24 June 2025

Cherries and also not cherries

(The Vegetable Challenge has restarted!  More details next week!) 

It turns out I've not been getting many Kordia cherries or Czar plums off my trees for the past several years because of a pair of pigeons.  They were witnessed in the spring, methodically stripping both buds and young leaves from my trees, meaning hardly any fruits formed at all.  These are wood pigeons (we don't currently have any feral pigeons around);  one of the neighbors has been known to shoot them with an air rifle in his own garden--but in this case I would have been quite happy to shoot them myself!  They're too big for netting:  I don't know if I can protect my trees in the future.

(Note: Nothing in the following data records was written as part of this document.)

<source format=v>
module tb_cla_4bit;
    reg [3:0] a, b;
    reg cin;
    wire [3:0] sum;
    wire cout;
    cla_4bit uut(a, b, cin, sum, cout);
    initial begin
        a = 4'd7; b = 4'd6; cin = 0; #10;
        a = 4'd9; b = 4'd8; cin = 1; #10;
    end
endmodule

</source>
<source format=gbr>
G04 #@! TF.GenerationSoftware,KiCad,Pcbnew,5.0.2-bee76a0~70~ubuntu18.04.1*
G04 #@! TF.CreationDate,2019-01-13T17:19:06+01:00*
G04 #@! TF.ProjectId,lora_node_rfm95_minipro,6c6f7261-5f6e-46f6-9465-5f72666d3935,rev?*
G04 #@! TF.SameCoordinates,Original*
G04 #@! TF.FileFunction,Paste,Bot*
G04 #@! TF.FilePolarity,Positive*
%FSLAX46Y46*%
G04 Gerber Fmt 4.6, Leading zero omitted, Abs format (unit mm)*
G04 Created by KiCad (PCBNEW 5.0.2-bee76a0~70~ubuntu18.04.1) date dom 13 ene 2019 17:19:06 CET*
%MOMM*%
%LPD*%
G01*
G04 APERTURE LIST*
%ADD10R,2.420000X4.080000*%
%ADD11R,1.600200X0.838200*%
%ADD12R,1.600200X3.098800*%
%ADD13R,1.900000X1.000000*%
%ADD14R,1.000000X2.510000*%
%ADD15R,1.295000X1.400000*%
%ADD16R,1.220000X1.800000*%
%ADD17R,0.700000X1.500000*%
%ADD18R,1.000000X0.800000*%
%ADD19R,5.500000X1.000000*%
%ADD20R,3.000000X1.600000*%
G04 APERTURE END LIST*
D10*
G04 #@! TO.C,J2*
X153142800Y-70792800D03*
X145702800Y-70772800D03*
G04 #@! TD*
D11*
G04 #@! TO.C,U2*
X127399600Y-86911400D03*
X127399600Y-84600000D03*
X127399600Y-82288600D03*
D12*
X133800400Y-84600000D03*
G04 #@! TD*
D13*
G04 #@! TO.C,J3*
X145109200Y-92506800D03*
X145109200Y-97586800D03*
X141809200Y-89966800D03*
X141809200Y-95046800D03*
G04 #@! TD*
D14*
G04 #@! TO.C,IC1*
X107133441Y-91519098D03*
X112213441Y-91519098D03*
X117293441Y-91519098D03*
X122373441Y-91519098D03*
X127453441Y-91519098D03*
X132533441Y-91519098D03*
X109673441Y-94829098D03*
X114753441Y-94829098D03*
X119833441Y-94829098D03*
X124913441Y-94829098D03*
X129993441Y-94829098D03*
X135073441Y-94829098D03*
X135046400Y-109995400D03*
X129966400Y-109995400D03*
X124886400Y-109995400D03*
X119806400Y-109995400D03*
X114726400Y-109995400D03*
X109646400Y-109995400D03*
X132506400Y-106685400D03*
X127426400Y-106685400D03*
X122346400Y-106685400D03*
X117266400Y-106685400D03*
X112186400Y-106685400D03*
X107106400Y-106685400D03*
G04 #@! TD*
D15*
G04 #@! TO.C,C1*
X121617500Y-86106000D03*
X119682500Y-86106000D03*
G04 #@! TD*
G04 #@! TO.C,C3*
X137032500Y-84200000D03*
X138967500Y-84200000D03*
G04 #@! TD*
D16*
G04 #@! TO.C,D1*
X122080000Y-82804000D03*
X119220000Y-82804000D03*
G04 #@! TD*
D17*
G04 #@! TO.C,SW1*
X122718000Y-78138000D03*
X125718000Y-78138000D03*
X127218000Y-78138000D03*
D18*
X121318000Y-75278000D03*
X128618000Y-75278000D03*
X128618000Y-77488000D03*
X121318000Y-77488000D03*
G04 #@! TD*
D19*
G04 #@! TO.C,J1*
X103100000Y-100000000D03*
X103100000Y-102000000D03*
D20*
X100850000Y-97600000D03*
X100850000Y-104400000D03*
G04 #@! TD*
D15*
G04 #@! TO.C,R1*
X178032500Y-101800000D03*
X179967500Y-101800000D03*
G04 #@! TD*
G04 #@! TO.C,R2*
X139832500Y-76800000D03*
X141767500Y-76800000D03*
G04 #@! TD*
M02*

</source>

A small cherry tree in a leafy garden with a white net curtain draped over a few lower branches and two smaller white cloths wrapped around the ends of a few other branches;  there are a few flowers in the garden and the roof of a house behind the tree
Hiding the few cherries that survived the pigeons, June 2025

Close up of a large bunch of bright red cherries growing on a leafy branch; a white cloth is showing behind it with the end of a finger holding back a leaf
Only a few Kordia cherries, but at least they're perfect underneath their cloth napkin, June 2025

On the other hand, my little Morello cherry tree produced a good amount of cherries this year, maybe because the branches are much smaller/thinner (wood pigeons are pretty big birds) and the tree itself is very close to the house.  I fully netted it a little while ago and have been picking red cherries and freezing them this past week.

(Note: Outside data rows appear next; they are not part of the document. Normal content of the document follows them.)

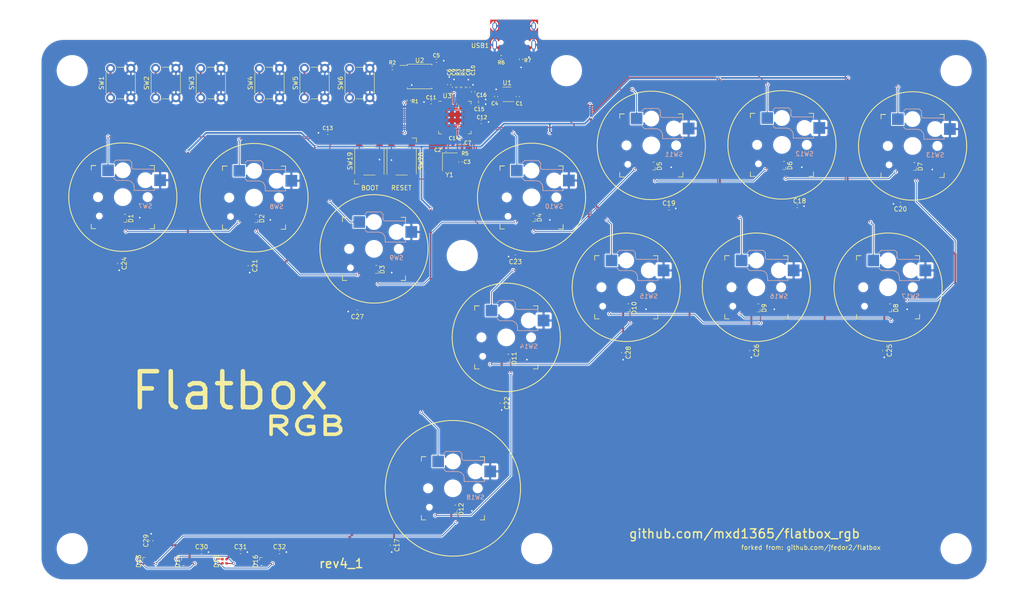
<source format=kicad_pcb>
(kicad_pcb (version 20211014) (generator pcbnew)

  (general
    (thickness 1.6)
  )

  (paper "A4")
  (layers
    (0 "F.Cu" signal)
    (31 "B.Cu" signal)
    (32 "B.Adhes" user "B.Adhesive")
    (33 "F.Adhes" user "F.Adhesive")
    (34 "B.Paste" user)
    (35 "F.Paste" user)
    (36 "B.SilkS" user "B.Silkscreen")
    (37 "F.SilkS" user "F.Silkscreen")
    (38 "B.Mask" user)
    (39 "F.Mask" user)
    (40 "Dwgs.User" user "User.Drawings")
    (41 "Cmts.User" user "User.Comments")
    (42 "Eco1.User" user "User.Eco1")
    (43 "Eco2.User" user "User.Eco2")
    (44 "Edge.Cuts" user)
    (45 "Margin" user)
    (46 "B.CrtYd" user "B.Courtyard")
    (47 "F.CrtYd" user "F.Courtyard")
    (48 "B.Fab" user)
    (49 "F.Fab" user)
  )

  (setup
    (pad_to_mask_clearance 0)
    (pcbplotparams
      (layerselection 0x00010fc_ffffffff)
      (disableapertmacros false)
      (usegerberextensions true)
      (usegerberattributes true)
      (usegerberadvancedattributes false)
      (creategerberjobfile false)
      (svguseinch false)
      (svgprecision 6)
      (excludeedgelayer true)
      (plotframeref false)
      (viasonmask false)
      (mode 1)
      (useauxorigin false)
      (hpglpennumber 1)
      (hpglpenspeed 20)
      (hpglpendiameter 15.000000)
      (dxfpolygonmode true)
      (dxfimperialunits true)
      (dxfusepcbnewfont true)
      (psnegative false)
      (psa4output false)
      (plotreference true)
      (plotvalue false)
      (plotinvisibletext false)
      (sketchpadsonfab false)
      (subtractmaskfromsilk true)
      (outputformat 1)
      (mirror false)
      (drillshape 0)
      (scaleselection 1)
      (outputdirectory "../flatbox-gerber/")
    )
  )

  (net 0 "")
  (net 1 "GND")
  (net 2 "+5V")
  (net 3 "D-")
  (net 4 "D+")
  (net 5 "LEFT")
  (net 6 "DOWN")
  (net 7 "RIGHT")
  (net 8 "UP")
  (net 9 "L1")
  (net 10 "R1")
  (net 11 "TRIANGLE")
  (net 12 "SQUARE")
  (net 13 "CIRCLE")
  (net 14 "CROSS")
  (net 15 "R2")
  (net 16 "L2")
  (net 17 "Net-(C3-Pad1)")
  (net 18 "+3V3")
  (net 19 "+1V1")
  (net 20 "Net-(R3-Pad2)")
  (net 21 "Net-(R4-Pad2)")
  (net 22 "Net-(R6-Pad1)")
  (net 23 "Net-(R7-Pad1)")
  (net 24 "XIN")
  (net 25 "XOUT")
  (net 26 "OPT1")
  (net 27 "OPT2")
  (net 28 "OPT3")
  (net 29 "OPT4")
  (net 30 "OPT5")
  (net 31 "OPT6")
  (net 32 "Net-(R1-Pad2)")
  (net 33 "QSPI_SS")
  (net 34 "Net-(SW20-Pad2)")
  (net 35 "QSPI_SD3")
  (net 36 "QSPI_SCLK")
  (net 37 "QSPI_SD0")
  (net 38 "QSPI_SD2")
  (net 39 "QSPI_SD1")
  (net 40 "RGB_DATA_LEFT")
  (net 41 "RGB_DATA_DOWN")
  (net 42 "RGB_DATA_SQUARE")
  (net 43 "RGB_DATA_RIGHT")
  (net 44 "RGB_DATA_TRIANGLE")
  (net 45 "RGB_DATA_R1")
  (net 46 "RGB_DATA_L1")
  (net 47 "RGB_DATA_L2")
  (net 48 "RGB_DATA_R2")
  (net 49 "RGB_DATA_CIRCLE")
  (net 50 "RGB_DATA_CROSS")
  (net 51 "RGB_DATA_UP")
  (net 52 "unconnected-(U1-Pad4)")
  (net 53 "unconnected-(U3-Pad2)")
  (net 54 "unconnected-(U3-Pad11)")
  (net 55 "unconnected-(U3-Pad24)")
  (net 56 "unconnected-(U3-Pad25)")
  (net 57 "unconnected-(U3-Pad28)")
  (net 58 "unconnected-(USB1-Pad9)")
  (net 59 "unconnected-(USB1-Pad3)")
  (net 60 "RGB_DATA_P1")
  (net 61 "unconnected-(U3-Pad31)")
  (net 62 "unconnected-(U3-Pad32)")
  (net 63 "unconnected-(U3-Pad34)")
  (net 64 "unconnected-(U3-Pad35)")
  (net 65 "RGB_DATA_P2")
  (net 66 "RGB_DATA_P3")
  (net 67 "RGB_DATA_P4")
  (net 68 "unconnected-(U3-Pad15)")
  (net 69 "unconnected-(U3-Pad16)")
  (net 70 "unconnected-(U3-Pad17)")
  (net 71 "unconnected-(U3-Pad18)")
  (net 72 "RBG_DATA_TRIANGLE")
  (net 73 "unconnected-(D16-Pad2)")

  (footprint "Kailh:Kailh_socket_PG1350.kicad_mod" (layer "F.Cu") (at 87.32 65.17 180))

  (footprint "Kailh:Kailh_socket_PG1350.kicad_mod" (layer "F.Cu") (at 113.92 76.52 180))

  (footprint "Kailh:Kailh_socket_PG1350.kicad_mod" (layer "F.Cu") (at 131.42 129.62 180))

  (footprint "Kailh:Kailh_socket_PG1350.kicad_mod" (layer "F.Cu") (at 148.86 65.11 180))

  (footprint "Kailh:Kailh_socket_PG1350.kicad_mod" (layer "F.Cu") (at 175.42 53.58 180))

  (footprint "Kailh:Kailh_socket_PG1350.kicad_mod" (layer "F.Cu") (at 204.39 53.46 180))

  (footprint "Kailh:Kailh_socket_PG1350.kicad_mod" (layer "F.Cu") (at 233.36 53.7 180))

  (footprint "Kailh:Kailh_socket_PG1350.kicad_mod" (layer "F.Cu") (at 143.25 96.15 180))

  (footprint "Kailh:Kailh_socket_PG1350.kicad_mod" (layer "F.Cu") (at 169.86 85.04 180))

  (footprint "Kailh:Kailh_socket_PG1350.kicad_mod" (layer "F.Cu") (at 198.71 85.04 180))

  (footprint "Kailh:Kailh_socket_PG1350.kicad_mod" (layer "F.Cu") (at 227.92 85.04 180))

  (footprint "Kailh:Kailh_socket_PG1350.kicad_mod" (layer "F.Cu") (at 58.225 65.05 180))

  (footprint "Button_Switch_THT:SW_PUSH_6mm_H5mm" (layer "F.Cu") (at 88.5 43 90))

  (footprint "Button_Switch_THT:SW_PUSH_6mm_H5mm" (layer "F.Cu") (at 65.5 43 90))

  (footprint "Button_Switch_THT:SW_PUSH_6mm_H5mm" (layer "F.Cu") (at 98.5 43 90))

  (footprint "Button_Switch_THT:SW_PUSH_6mm_H5mm" (layer "F.Cu") (at 55.5 43 90))

  (footprint "Button_Switch_THT:SW_PUSH_6mm_H5mm" (layer "F.Cu") (at 75.5 43 90))

  (footprint "Button_Switch_THT:SW_PUSH_6mm_H5mm" (layer "F.Cu") (at 108.5 43 90))

  (footprint "Resistor_SMD:R_0402_1005Metric" (layer "F.Cu") (at 146.55 34.5 -90))

  (footprint "Type-C:HRO-TYPE-C-31-M-12-Assembly" (layer "F.Cu") (at 145 24.5 180))

  (footprint "Resistor_SMD:R_0402_1005Metric" (layer "F.Cu") (at 142.15 34.05 180))

  (footprint "Capacitor_SMD:C_0402_1005Metric" (layer "F.Cu") (at 145.8 42.75 90))

  (footprint "Capacitor_SMD:C_0402_1005Metric" (layer "F.Cu") (at 129.9 54.6))

  (footprint "Capacitor_SMD:C_0402_1005Metric" (layer "F.Cu") (at 141 42.75 90))

  (footprint "Capacitor_SMD:C_0402_1005Metric" (layer "F.Cu") (at 127.75 34.8))

  (footprint "Capacitor_SMD:C_0402_1005Metric" (layer "F.Cu") (at 130.6 40.1 90))

  (footprint "Capacitor_SMD:C_0402_1005Metric" (layer "F.Cu") (at 133.45 53.3 -90))

  (footprint "Capacitor_SMD:C_0402_1005Metric" (layer "F.Cu") (at 134.85 40.7 90))

  (footprint "Capacitor_SMD:C_0402_1005Metric" (layer "F.Cu") (at 131.65 40.7 90))

  (footprint "Capacitor_SMD:C_0402_1005Metric" (layer "F.Cu") (at 135.9 41.7 90))

  (footprint "Capacitor_SMD:C_0402_1005Metric" (layer "F.Cu") (at 137.1 44.45))

  (footprint "Capacitor_SMD:C_0402_1005Metric" (layer "F.Cu") (at 137.1 43.4))

  (footprint "Resistor_SMD:R_0402_1005Metric" (layer "F.Cu") (at 121.65 43.6 -90))

  (footprint "Resistor_SMD:R_0402_1005Metric" (layer "F.Cu") (at 118 36.4))

  (footprint "Resistor_SMD:R_0402_1005Metric" (layer "F.Cu") (at 133.78 40.7 -90))

  (footprint "Button_Switch_SMD:SW_SPST_Omron_B3FS-100xP" (layer "F.Cu") (at 112.9 57.05 90))

  (footprint "Package_TO_SOT_SMD:SOT-23-5" (layer "F.Cu")
    (tedit 5A02FF57) (tstamp 00000000-0000-0000-0000-000061255836)
    (at 143.4 42.25 180)
    (descr "5-pin SOT23 package")
    (tags "SOT-23-5")
    (property "LCSC" "C134139")
    (property "Sheetfile" "Flatbox-rev4-rgb-kicad-WS2812B-4020.kicad_sch")
    (property "Sheetname" "")
    (path "/00000000-0000-0000-0000-00006125e8d0")
    (attr smd)
    (fp_text reference "U1" (at -0.05 2.55) (layer "F.SilkS")
      (effects (font (size 1 1) (thickness 0.15)))
      (tstamp 7599133e-c681-4202-85d9-c2
... [995484 chars truncated]
</source>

A very small cherry tree wrapped almost completely in green mesh, with only its short trunk showing.  There is a tall fence behind and the branches of a fig tree on the left and an apple tree on the right
Already picked a freezer bag of Morello cherries, June 2025
I can only assume the pigeons treated my small Stella cherry tree the same way they did the Kordia as it also has very little fruit.  Its top has died back and it's suffering from aphids in a bad way;  I don't know if it'll survive.  My plum tree, just around the corner (seen a little bit in the top right corner), had a couple years of bad aphids which I think the local sparrows eventually sorted it out;  this tree isn't visible from the house (unlike almost all of my other fruit trees) so I don't know if the birds are helping it this year or not.  While every ladybug and/or larva I find goes onto this tree, other than that, my policy is to not intervene.  I focus on setting up healthy conditions for my little garden ecosystem, a la permaculture;  it's up to the ecosystem to sort out its own details.  If I lose this tree, I can console myself with the thought that it only cost me £4 or £5, and I do have another healthy tree.
A small, rather sickly looking cherry tree growing next to a gray cinder block wall;  its top branches are bare and growing on the left are a purple clematis and ivy;  to the right is a flimsy wood and wire gate and a black plastic water butt;  there is a white house beyond the top of the wall
Sad Stella cherry tree, June 2025
As an aside:  there are a lot of wild cherry trees at our local country park just a few streets away;  some are pretty sour but others are quite nice.  Just much too small to preserve in any way:  good for eating and spitting out the pits.  At least we've been able to eat cherries this year, one way or another.